WHAT IS NEEDED:
Your answer should be one number: how many lines below hold the word "patio".

[GIVEN ENTRIES]

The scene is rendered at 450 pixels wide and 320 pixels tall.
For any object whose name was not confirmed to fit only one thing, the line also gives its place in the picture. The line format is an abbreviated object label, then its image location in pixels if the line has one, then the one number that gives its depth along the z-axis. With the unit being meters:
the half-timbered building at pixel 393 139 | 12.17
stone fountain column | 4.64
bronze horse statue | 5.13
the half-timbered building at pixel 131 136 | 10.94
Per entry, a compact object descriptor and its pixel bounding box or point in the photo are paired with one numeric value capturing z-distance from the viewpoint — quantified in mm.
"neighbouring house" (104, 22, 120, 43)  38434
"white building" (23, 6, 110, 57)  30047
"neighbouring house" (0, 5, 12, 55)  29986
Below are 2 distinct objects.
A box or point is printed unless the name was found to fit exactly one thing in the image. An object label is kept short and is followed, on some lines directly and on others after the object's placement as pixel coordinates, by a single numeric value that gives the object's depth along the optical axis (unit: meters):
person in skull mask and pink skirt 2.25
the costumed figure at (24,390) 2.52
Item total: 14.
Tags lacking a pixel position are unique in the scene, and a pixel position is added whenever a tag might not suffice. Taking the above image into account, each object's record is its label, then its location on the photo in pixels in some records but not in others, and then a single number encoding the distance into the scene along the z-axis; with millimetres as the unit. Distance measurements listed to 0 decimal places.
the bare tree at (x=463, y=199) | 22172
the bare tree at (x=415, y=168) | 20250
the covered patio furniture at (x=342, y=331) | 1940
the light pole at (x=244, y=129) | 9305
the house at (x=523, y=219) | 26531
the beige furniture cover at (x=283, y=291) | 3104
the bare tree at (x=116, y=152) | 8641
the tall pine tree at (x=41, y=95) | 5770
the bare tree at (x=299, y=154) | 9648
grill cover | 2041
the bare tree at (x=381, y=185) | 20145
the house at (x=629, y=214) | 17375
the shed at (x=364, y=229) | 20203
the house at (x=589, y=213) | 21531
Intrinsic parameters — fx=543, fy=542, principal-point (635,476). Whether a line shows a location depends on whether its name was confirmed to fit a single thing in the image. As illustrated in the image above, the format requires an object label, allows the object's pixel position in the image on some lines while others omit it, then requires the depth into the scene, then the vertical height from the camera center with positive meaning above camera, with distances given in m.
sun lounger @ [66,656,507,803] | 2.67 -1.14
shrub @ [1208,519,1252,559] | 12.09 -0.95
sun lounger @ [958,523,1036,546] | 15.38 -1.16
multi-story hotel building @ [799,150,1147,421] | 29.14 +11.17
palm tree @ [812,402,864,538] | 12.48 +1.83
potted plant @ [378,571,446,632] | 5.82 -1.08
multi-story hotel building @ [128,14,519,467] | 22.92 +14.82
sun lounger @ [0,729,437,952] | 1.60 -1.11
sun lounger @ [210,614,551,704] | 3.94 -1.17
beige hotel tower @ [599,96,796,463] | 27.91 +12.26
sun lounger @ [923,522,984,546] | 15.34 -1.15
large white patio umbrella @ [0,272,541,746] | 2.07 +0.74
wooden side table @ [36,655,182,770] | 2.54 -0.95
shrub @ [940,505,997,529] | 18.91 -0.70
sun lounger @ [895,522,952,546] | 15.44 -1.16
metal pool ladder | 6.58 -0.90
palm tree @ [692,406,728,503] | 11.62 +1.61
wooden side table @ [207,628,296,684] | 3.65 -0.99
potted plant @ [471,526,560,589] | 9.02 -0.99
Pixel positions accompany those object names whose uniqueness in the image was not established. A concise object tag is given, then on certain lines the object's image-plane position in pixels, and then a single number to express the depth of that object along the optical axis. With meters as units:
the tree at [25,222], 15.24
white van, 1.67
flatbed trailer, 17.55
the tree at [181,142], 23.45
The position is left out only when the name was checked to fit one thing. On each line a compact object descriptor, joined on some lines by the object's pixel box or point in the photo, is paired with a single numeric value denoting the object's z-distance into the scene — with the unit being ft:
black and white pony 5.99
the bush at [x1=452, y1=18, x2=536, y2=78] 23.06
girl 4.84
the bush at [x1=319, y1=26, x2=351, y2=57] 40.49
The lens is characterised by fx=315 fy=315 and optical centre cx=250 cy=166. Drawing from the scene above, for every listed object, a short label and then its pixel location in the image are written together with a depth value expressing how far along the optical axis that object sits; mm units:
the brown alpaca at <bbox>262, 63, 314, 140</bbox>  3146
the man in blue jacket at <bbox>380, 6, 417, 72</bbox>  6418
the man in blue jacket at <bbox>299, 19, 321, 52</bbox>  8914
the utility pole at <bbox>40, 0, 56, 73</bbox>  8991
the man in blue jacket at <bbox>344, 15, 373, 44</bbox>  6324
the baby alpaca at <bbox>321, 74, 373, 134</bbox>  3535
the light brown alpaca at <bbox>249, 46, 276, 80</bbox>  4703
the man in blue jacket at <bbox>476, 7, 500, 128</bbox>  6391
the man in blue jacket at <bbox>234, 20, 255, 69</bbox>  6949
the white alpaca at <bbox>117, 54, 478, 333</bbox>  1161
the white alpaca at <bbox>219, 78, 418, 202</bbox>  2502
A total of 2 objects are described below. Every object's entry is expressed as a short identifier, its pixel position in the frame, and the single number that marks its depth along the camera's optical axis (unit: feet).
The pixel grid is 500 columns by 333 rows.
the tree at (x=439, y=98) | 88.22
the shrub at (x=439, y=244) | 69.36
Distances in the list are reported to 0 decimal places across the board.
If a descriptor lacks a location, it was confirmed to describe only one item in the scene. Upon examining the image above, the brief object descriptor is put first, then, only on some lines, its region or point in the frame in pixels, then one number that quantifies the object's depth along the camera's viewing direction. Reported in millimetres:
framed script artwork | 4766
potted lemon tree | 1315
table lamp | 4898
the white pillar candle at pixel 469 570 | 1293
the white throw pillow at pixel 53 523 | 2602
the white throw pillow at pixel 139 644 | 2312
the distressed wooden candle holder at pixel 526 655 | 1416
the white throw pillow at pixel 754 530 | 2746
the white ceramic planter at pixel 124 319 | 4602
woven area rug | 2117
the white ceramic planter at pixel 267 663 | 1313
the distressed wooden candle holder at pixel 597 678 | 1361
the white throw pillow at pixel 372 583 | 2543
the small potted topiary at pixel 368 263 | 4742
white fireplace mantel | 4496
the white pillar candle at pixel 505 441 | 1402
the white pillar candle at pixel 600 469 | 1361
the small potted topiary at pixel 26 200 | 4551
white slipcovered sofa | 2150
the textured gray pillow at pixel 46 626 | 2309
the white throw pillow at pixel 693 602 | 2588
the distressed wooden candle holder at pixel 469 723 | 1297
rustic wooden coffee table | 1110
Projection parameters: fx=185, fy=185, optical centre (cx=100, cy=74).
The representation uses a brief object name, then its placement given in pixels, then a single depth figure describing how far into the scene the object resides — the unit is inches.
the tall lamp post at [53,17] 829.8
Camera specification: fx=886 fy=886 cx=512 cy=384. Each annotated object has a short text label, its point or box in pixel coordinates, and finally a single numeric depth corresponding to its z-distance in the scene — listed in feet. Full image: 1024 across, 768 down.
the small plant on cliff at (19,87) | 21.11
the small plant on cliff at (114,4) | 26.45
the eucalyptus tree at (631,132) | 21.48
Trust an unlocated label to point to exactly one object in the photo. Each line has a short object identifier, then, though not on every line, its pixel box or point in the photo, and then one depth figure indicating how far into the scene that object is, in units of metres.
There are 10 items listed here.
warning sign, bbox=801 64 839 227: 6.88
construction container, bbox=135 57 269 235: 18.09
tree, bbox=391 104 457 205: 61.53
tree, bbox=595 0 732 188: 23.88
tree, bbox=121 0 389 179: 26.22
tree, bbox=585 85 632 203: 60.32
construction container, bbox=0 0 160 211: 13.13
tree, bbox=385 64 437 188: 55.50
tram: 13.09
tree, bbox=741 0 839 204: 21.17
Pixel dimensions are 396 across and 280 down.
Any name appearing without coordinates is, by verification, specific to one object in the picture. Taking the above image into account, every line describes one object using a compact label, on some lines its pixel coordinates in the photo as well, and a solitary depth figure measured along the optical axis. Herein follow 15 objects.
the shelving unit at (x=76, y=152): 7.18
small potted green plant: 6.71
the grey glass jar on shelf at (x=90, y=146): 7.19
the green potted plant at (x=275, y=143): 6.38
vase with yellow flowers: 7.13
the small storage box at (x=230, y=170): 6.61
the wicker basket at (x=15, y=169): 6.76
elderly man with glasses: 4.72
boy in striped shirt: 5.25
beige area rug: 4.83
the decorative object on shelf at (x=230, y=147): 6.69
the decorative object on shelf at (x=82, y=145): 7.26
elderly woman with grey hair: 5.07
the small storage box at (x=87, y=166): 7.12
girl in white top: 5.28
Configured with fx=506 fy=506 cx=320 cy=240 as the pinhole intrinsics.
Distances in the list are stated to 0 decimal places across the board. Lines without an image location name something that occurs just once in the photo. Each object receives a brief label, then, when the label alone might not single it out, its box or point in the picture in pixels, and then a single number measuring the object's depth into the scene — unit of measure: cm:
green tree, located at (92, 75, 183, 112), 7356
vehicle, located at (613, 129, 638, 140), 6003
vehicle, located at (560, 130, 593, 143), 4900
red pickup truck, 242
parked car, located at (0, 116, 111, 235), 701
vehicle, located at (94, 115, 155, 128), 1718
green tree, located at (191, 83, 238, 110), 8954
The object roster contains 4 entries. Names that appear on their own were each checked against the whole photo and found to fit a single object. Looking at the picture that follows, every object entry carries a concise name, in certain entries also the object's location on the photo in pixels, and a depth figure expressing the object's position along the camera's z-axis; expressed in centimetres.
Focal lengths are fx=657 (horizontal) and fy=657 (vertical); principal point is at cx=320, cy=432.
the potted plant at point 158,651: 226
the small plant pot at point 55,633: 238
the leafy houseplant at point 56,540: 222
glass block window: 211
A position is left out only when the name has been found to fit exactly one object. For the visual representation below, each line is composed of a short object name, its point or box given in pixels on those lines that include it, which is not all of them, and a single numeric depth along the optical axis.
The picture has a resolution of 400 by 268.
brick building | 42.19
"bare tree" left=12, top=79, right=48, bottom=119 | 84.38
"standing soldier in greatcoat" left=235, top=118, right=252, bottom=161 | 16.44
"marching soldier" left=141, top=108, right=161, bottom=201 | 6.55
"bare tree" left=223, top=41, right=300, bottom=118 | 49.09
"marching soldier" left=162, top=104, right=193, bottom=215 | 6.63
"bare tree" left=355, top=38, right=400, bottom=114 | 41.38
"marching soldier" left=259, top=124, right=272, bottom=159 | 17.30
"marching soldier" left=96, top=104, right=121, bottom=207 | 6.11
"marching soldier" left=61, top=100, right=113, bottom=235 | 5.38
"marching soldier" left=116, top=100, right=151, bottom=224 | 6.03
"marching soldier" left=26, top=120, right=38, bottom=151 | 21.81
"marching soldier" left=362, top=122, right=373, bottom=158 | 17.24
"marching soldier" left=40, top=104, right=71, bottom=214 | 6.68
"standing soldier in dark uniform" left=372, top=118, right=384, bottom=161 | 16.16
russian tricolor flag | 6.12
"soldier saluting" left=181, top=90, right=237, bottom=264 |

[/GIVEN ENTRIES]

SOLVED PROBLEM:
2